- Problem set:
1. In the passage on kernel-level anti-cheat, where and when did Paul Chamberlain first see a kernel-based game exploit?
2. Carry on the passage about kernel-level anti-cheat software, picking up right after its last sentence.

- Document segment:
━━━━━━━━━━━━━━━━━━━━━━━━━━━━━━

It’s not surprising, then, that some people have reservations. But the reality is that security engineers, especially those working to establish fairness in the hyper-competitive FPS genre, haven’t been given a lot of choice. Anti-cheat systems are heading to the kernel in part because that’s where the cheaters are.
“Back in the 2008 era, effectively no one was using kernel drivers, like maybe 5 percent of sophisticated cheat developers,” says Paul Chamberlain, a security engineer who has worked on anti-cheat systems for games like Valorant, Fortnite, and League of Legends. Chamberlain recalls seeing his first kernel-based game exploit—the infamous World of Warcraft Glider—at the Defcon security conference in 2007. “But by 2015 or so, pretty much all the sophisticated, organized cheat-selling organizations were using kernel drivers.” With the tools available, there wasn’t much anti-cheat software could do against aimbots and wallhacks that lived in the kernel. Around this same time, at a Steam developer conference, Aarni Rautava, an engineer with Easy Anti-Cheat—which would eventually be purchased by Epic Games—claimed the overall marketplace for cheats had grown to somewhere north of $100 million.
Still, games studies were, and often remain, cautious about implementing their own driver solutions. Working in the kernel is difficult—it’s more specialized and requires loads of quality assurance testing because the potential impact of bad code is so much more drastic—which leads to increased expense. “Even at Riot, nobody wanted us to make a driver. Internally, they were like, ‘Look, this is too risky,’” says Clint Sereday, another security engineer who worked on Vanguard, Valorant’s kernel-level anti-cheat system. “At the end of the day, they don’t want to have to put out a driver to protect their game if they don’t need to.” But in the hyper-competitive FPS space, especially a tactical shooter where a single headshot can mean instant death, cheats have an outsized impact that can quickly erode players’ trust. In the end, Riot seemingly calculated that any backlash a kernel solution produced (and there was plenty) was still preferable to being hamstrung from fighting cheaters on even ground.

━━━━━━━━━━━━━━━━━━━━━━━━━━━━━━

- Extracted material:
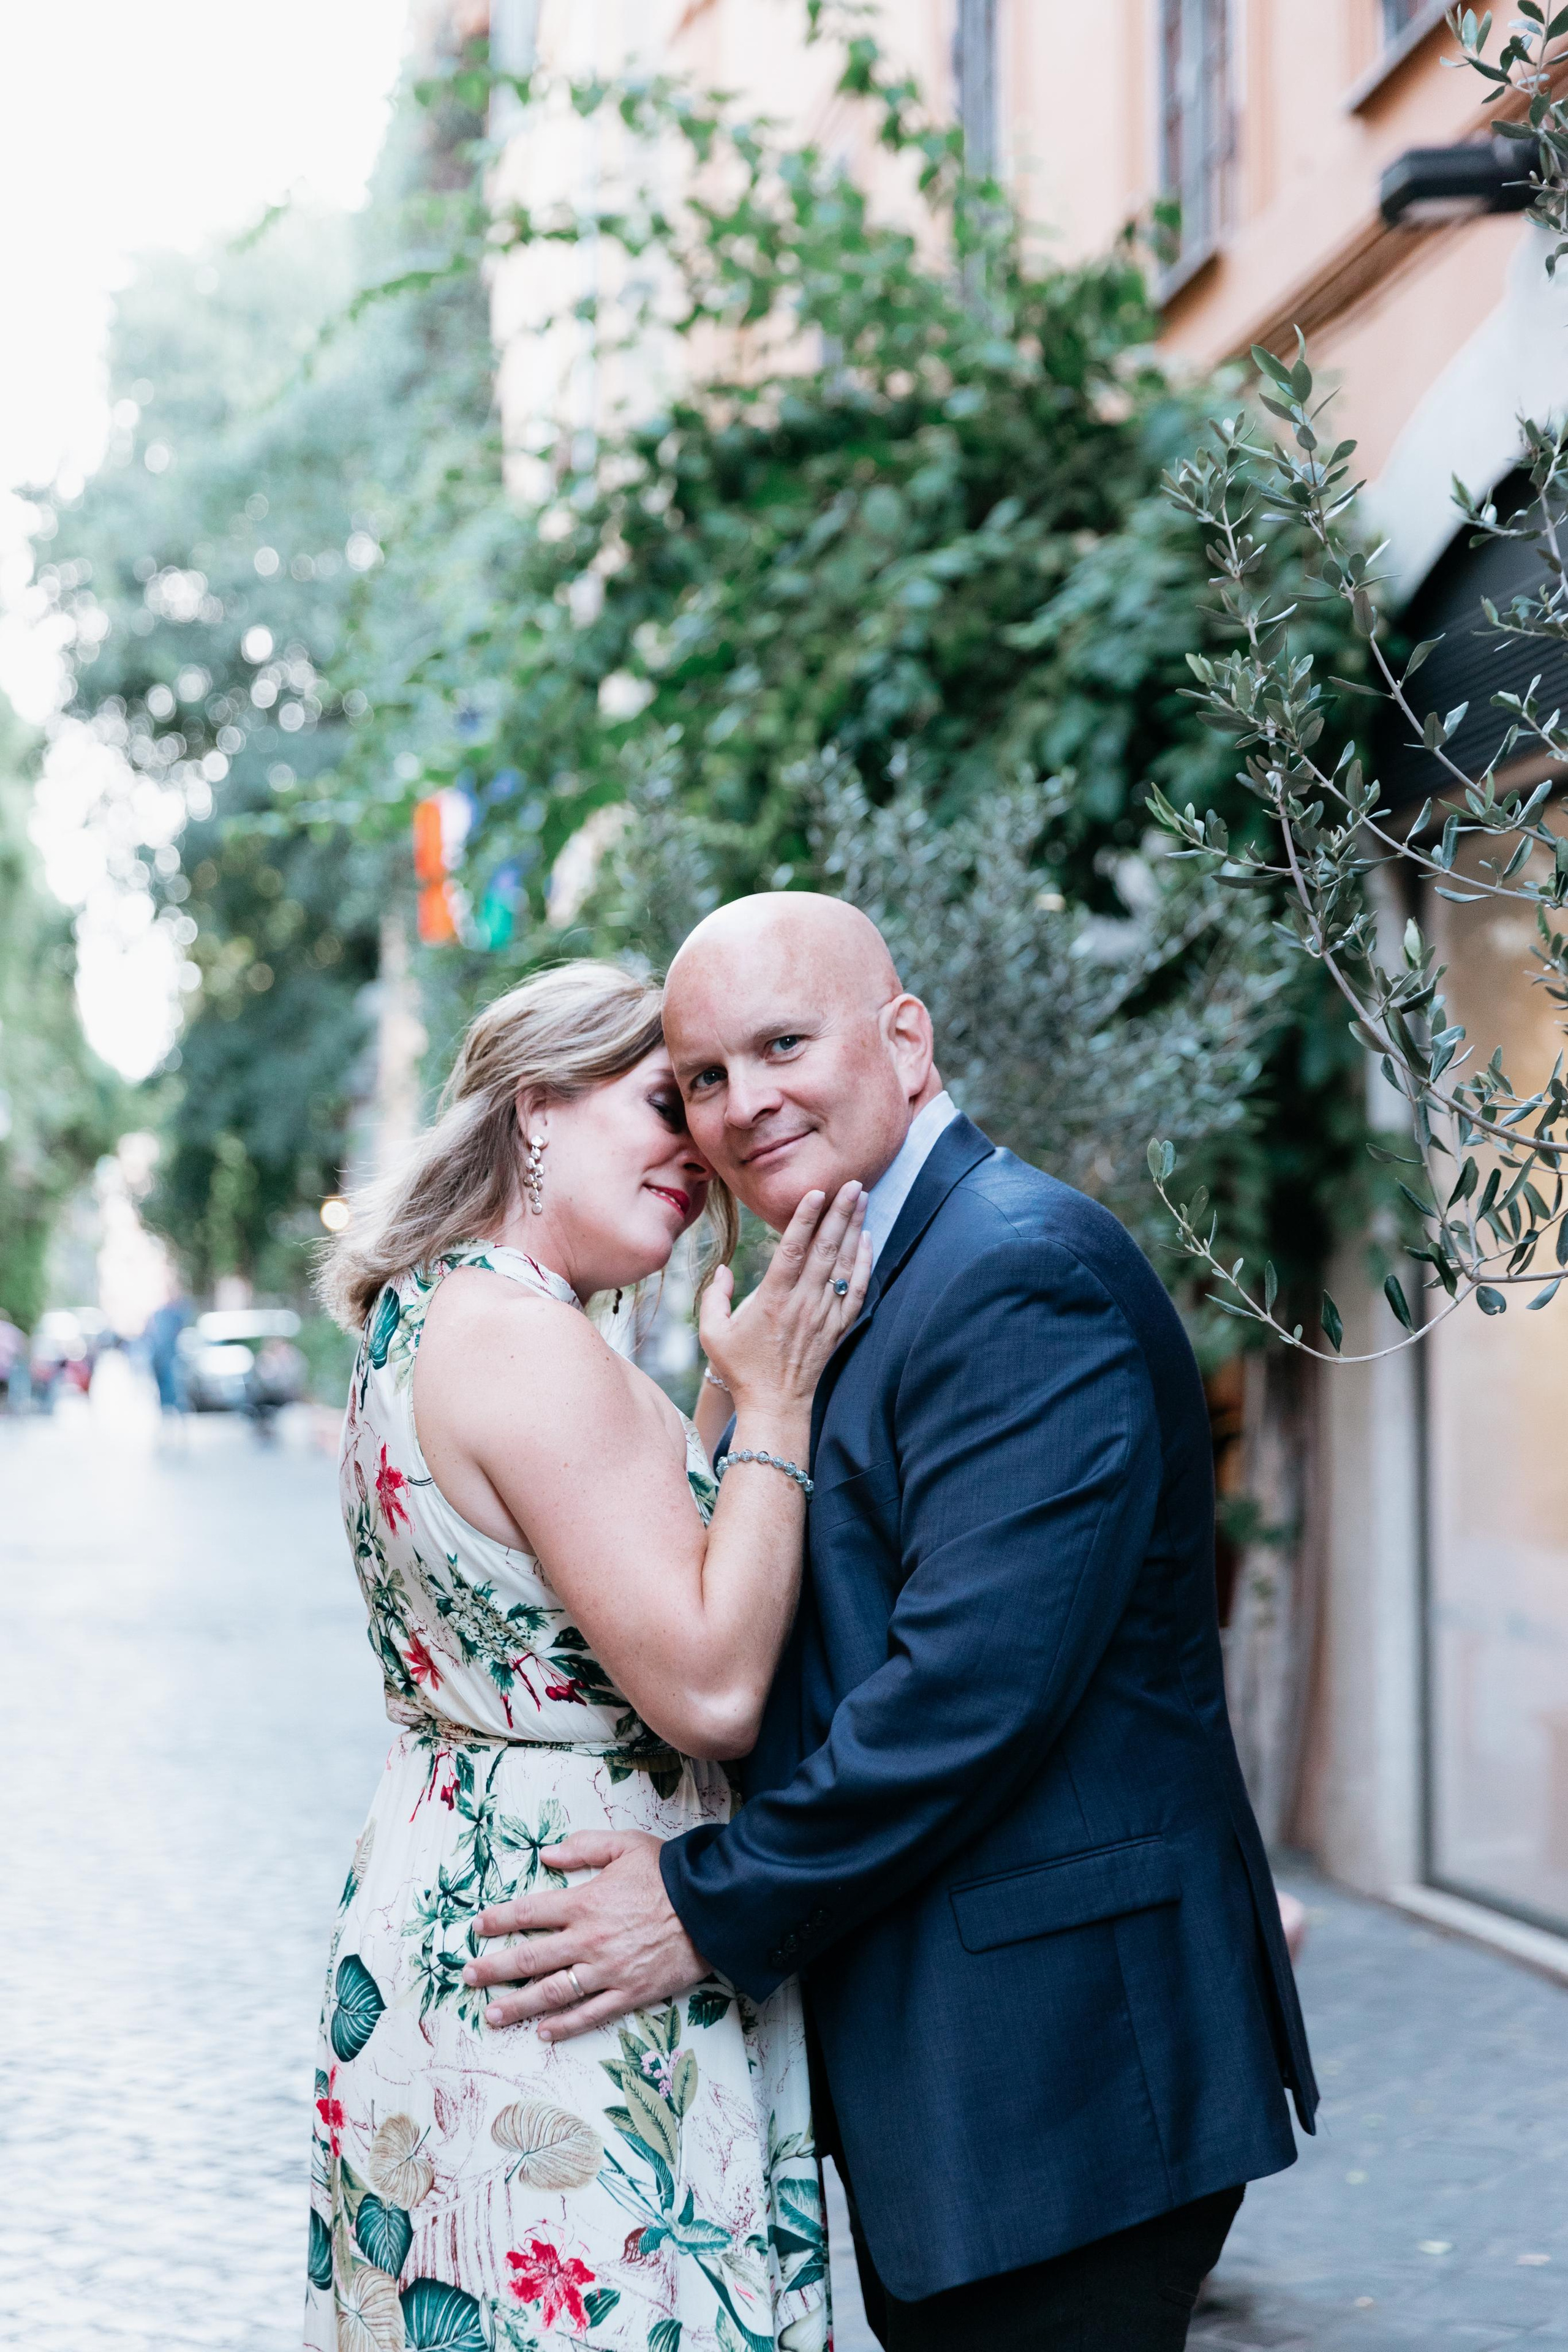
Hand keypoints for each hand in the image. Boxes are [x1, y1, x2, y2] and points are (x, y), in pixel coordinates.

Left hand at [464, 1830, 708, 2039]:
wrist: (712, 1907)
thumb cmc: (668, 1873)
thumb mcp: (625, 1845)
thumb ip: (584, 1847)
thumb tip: (547, 1854)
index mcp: (585, 1902)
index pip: (530, 1912)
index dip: (500, 1920)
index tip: (476, 1928)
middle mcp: (589, 1940)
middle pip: (531, 1958)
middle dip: (495, 1968)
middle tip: (468, 1977)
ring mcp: (608, 1971)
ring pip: (554, 1992)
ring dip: (520, 2005)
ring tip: (493, 2015)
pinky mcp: (630, 1993)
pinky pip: (591, 2014)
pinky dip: (565, 2026)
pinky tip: (544, 2033)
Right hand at [701, 1178, 869, 1410]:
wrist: (776, 1406)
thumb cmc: (741, 1369)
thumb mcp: (713, 1333)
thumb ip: (714, 1297)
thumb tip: (724, 1269)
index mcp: (772, 1299)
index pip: (792, 1249)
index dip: (805, 1218)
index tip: (817, 1192)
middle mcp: (802, 1303)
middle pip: (826, 1248)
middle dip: (840, 1212)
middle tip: (851, 1182)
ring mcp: (824, 1315)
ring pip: (844, 1264)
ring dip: (854, 1228)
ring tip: (862, 1198)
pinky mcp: (838, 1327)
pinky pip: (857, 1289)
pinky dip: (865, 1263)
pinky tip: (867, 1240)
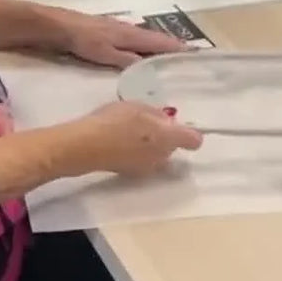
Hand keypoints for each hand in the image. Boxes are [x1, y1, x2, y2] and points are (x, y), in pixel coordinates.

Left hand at [59, 13, 188, 68]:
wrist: (59, 26)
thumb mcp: (105, 54)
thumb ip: (127, 60)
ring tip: (170, 55)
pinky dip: (143, 44)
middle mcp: (128, 29)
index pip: (159, 41)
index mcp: (131, 35)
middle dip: (171, 46)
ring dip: (158, 45)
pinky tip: (142, 51)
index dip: (176, 47)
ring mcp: (118, 28)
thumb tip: (150, 68)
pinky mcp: (108, 31)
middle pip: (155, 38)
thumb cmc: (83, 40)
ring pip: (144, 38)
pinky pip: (133, 38)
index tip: (193, 53)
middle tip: (186, 56)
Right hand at [73, 101, 203, 177]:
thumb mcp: (138, 107)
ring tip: (127, 132)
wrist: (87, 146)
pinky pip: (141, 160)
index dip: (190, 133)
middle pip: (172, 147)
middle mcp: (163, 157)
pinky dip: (134, 153)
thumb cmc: (115, 121)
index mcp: (169, 138)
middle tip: (144, 123)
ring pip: (157, 154)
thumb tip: (166, 122)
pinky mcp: (131, 173)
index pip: (194, 140)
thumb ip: (156, 114)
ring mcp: (147, 168)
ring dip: (148, 145)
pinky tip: (117, 142)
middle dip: (163, 136)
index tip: (178, 126)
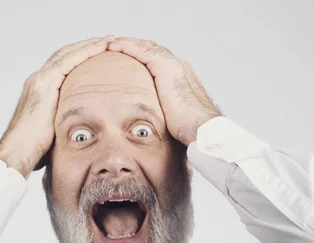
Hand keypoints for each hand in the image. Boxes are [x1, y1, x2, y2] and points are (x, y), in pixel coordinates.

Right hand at [0, 36, 114, 177]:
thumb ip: (66, 123)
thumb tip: (81, 133)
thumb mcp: (55, 131)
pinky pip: (69, 61)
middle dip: (86, 47)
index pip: (63, 66)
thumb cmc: (35, 149)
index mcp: (41, 90)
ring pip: (68, 53)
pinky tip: (101, 47)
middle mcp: (38, 80)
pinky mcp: (44, 83)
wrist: (18, 151)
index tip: (99, 55)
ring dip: (90, 45)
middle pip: (65, 55)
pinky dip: (86, 52)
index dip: (81, 58)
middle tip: (108, 42)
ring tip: (109, 40)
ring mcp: (40, 80)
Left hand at [107, 37, 221, 145]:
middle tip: (115, 45)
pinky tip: (114, 46)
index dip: (141, 56)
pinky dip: (127, 46)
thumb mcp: (172, 118)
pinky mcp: (165, 67)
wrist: (202, 127)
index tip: (126, 58)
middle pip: (151, 49)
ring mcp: (173, 64)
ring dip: (127, 43)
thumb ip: (162, 113)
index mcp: (180, 77)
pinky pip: (141, 51)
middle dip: (133, 46)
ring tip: (111, 42)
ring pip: (145, 46)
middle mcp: (178, 66)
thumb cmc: (189, 129)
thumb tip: (150, 125)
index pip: (157, 61)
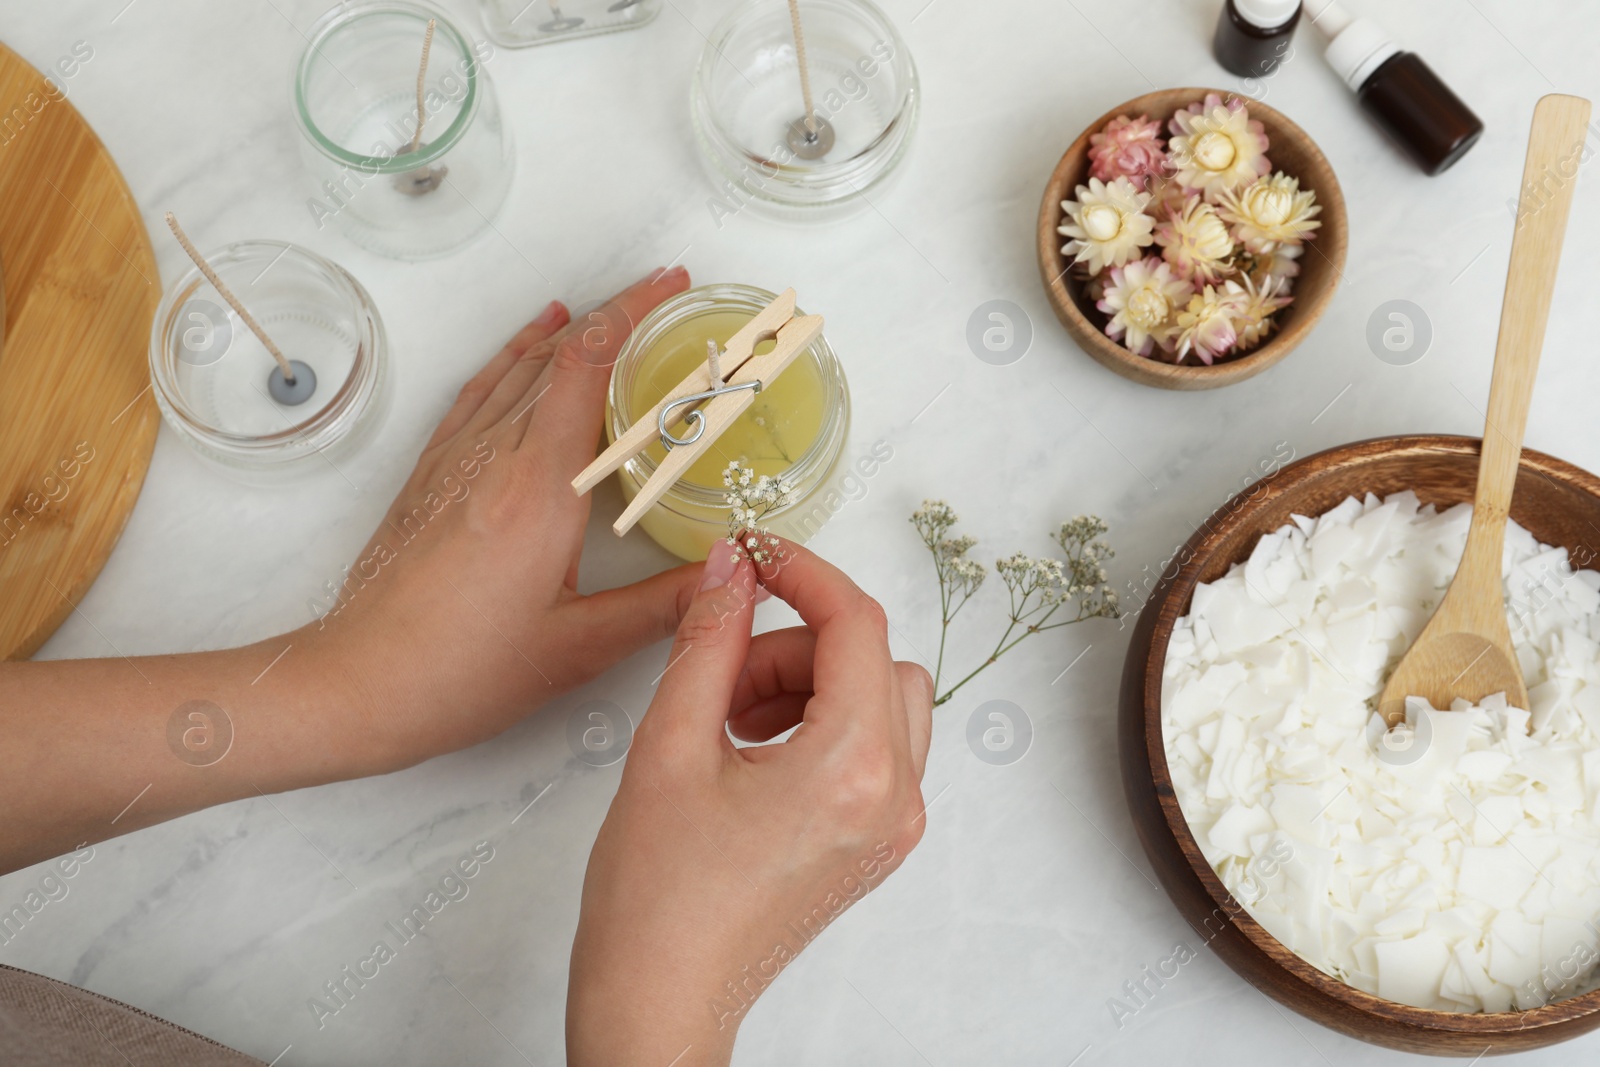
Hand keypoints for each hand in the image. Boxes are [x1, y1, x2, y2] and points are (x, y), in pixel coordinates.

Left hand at [302, 265, 701, 769]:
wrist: (356, 683)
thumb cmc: (458, 671)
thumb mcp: (579, 648)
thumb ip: (663, 606)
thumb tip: (728, 577)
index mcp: (539, 488)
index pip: (590, 365)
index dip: (634, 313)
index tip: (673, 287)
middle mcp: (496, 457)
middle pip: (561, 355)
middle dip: (620, 315)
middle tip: (669, 297)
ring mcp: (457, 460)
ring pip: (520, 368)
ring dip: (573, 330)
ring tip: (616, 307)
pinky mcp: (432, 475)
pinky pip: (482, 392)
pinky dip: (514, 357)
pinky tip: (532, 341)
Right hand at [566, 541, 934, 1065]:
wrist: (660, 999)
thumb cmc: (657, 897)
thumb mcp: (669, 745)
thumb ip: (708, 641)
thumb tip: (733, 568)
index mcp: (851, 768)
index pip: (856, 624)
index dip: (802, 572)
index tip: (754, 556)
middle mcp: (894, 797)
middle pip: (874, 659)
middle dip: (797, 646)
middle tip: (721, 680)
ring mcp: (893, 826)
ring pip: (880, 700)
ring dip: (810, 685)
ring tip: (728, 724)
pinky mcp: (877, 844)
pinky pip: (875, 748)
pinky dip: (822, 726)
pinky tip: (751, 755)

━━━━━━━━━━━━━━━━━━━━━━━━━━━━━━

- Replies:
1. At the Defcon security conference in 2007.

2.
But to many gamers, who pushed into the kernel first isn’t important. They worry that an anti-cheat kernel driver could secretly spy on them or create exploitable vulnerabilities in their PCs. As one Redditor put it: “I’ll live with cheaters. My privacy is more important than a freaking game.”
A kernel driver could certainly introduce some sort of vulnerability. But the chances that a hacker would target it are slim, at least for the vast majority of people. “You’re talking easily hundreds of thousands of dollars, perhaps millions, for an exploit like that if it’s going to be remotely executable,” says Adriel Desautels, founder of penetration testing company Netragard. “What attackers would rather spend their time and money on are things where they can hit one thing and get a lot of loot,” like other criminal hacks or malware attacks where huge troves of valuable data were stolen or held for ransom.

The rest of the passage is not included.